Today feels like the sort of day that will require every practice, every moment, and may test everything I have learned about managing my pain, my mental health, and my ability to care for another human being with love and compassion. I don’t feel ready for this sort of test, and I know my results vary.

… Maybe I should take the day off work to deal with this shit…?

… I can at least begin again. Sometimes that’s enough. (Your results may vary.)

*Later, after I got back to the house, my Traveling Partner made it very clear he did hear me, does get it, recognized the boundary I set, supports my need to set that boundary, understands the necessity of my taking care of myself and the value of that quiet morning time for my emotional and physical wellness… all the things. He’s also having his own experience, and doing his best. Sometimes this shit is just hard. I feel heard, supported, and loved. It’s a journey, and we’re on it together.

Rain fell during the night. The morning air when I stepped out into the predawn darkness was fresh and humid. The days are already noticeably shorter. Daybreak came and went, revealing stormy clouds that threaten the possibility of thunderstorms.

The first hint of a new day.

I put on my boots at the trailhead, my mind on my walk, my heart feeling light, and hoping that my Traveling Partner got a second night of really restful sleep after a change to his medication. These human bodies are so fragile and complicated, and lack a proper user’s manual.

Yesterday was a good day, productive and sufficiently restful to feel as if I got a bit of a break from the grind. Most of my day was spent supporting the Anxious Adventurer, sorting out his vehicle needs for work, and getting his hoopty sold and out of the way. Easy but time-consuming. I was glad I had gone to the store earlier, and that I had a plan for lunch. The day lasted well-past when I might usually go to bed, but we were having a good time hanging out together, and I went with it. There’s been stress and worry and struggle aplenty lately, and it was good to just enjoy a few moments together.

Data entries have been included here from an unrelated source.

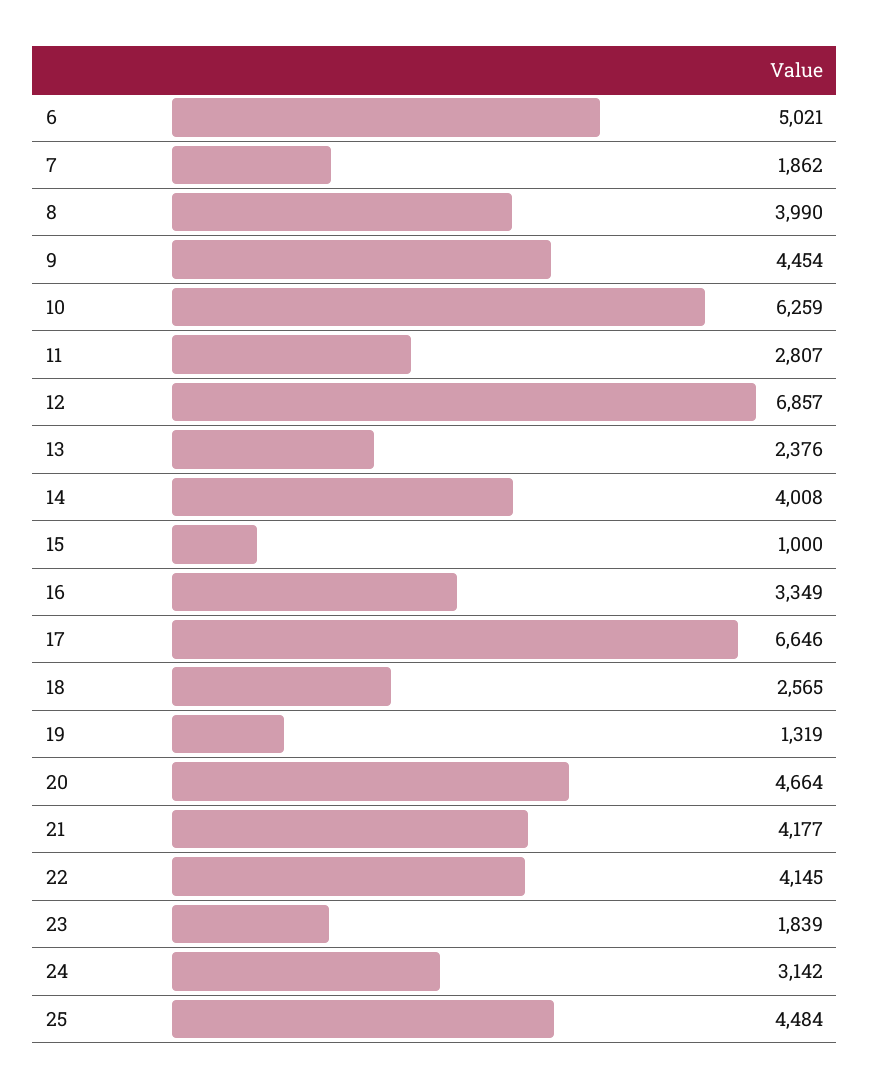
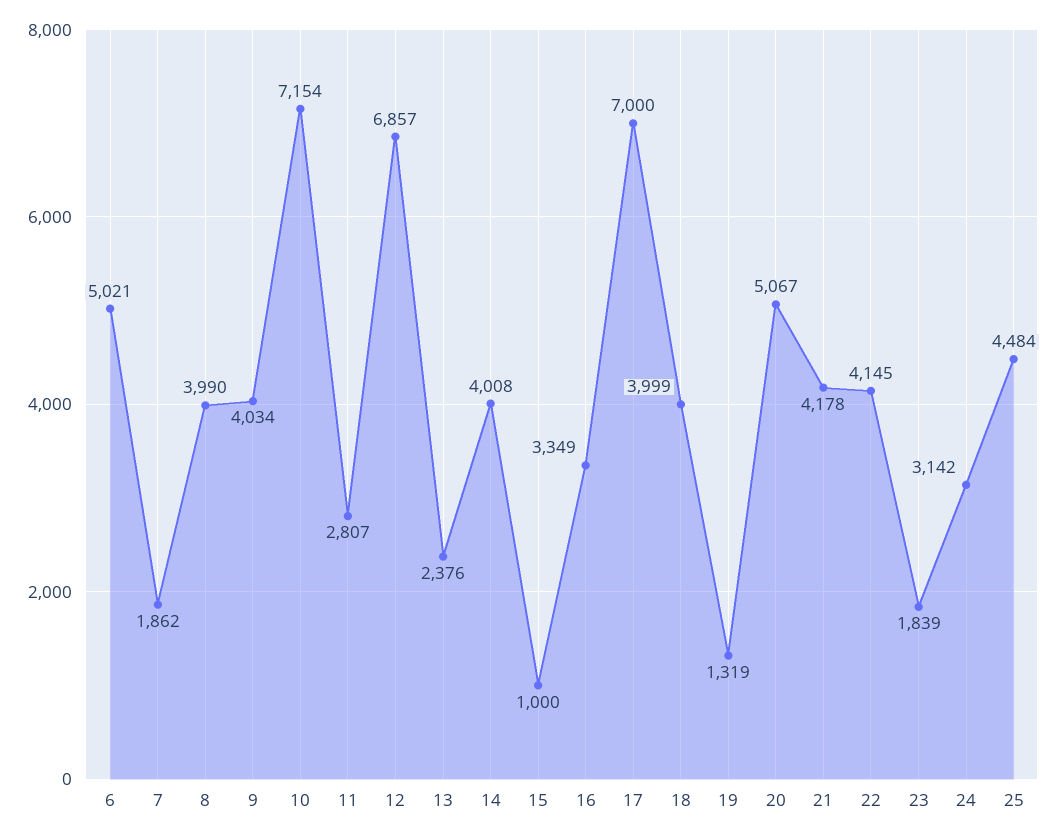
9: 4454 -> 4034
10: 6259 -> 7154
17: 6646 -> 7000
18: 2565 -> 3999
20: 4664 -> 5067
21: 4177 -> 4178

… I still woke up at 4 a.m. LOL

The stormy sky this morning delights me, as the luminous pink of an unseen sunrise shifts with the clouds. I snap a few shots, thinking about those pastels. Maybe today I’ll spend some time painting?

Like thoughts, shifting.

I walked the trail thinking my thoughts and listening to the passing geese overhead. The air smells like it may rain again. I sit at my favorite spot along the trail and listen carefully. Was that thunder? Makes sense that it could be.

… Definitely thunder…

I think about the day ahead. There are things to do to prepare for the week, and next weekend will see me heading down the highway to the coast for a couple days. I’m eager to go, knowing my Traveling Partner won’t be left home alone this time. That’s very reassuring.

My mind wanders. I don’t stop it. I let my thoughts drift as I drink in the fresh air, and this quiet calm moment. It’s such a small thing, but this is an important self-care practice for me, to simply sit quietly and be for some little while. No criticism or doubt, no negative self-talk or worry, just a few quiet minutes as my thoughts drift by like summer storm clouds. I am awake, aware, and grateful. I breathe, exhale, and relax, listening to the sound of distant thunder.

A fat, warm, unexpected rain drop hits my face, and then another, and another. Will it actually rain? Maybe. Maybe not. The “maybe” is enough to put my mind on finishing my walk, so I finish my thoughts, finish my writing, and prepare to begin again.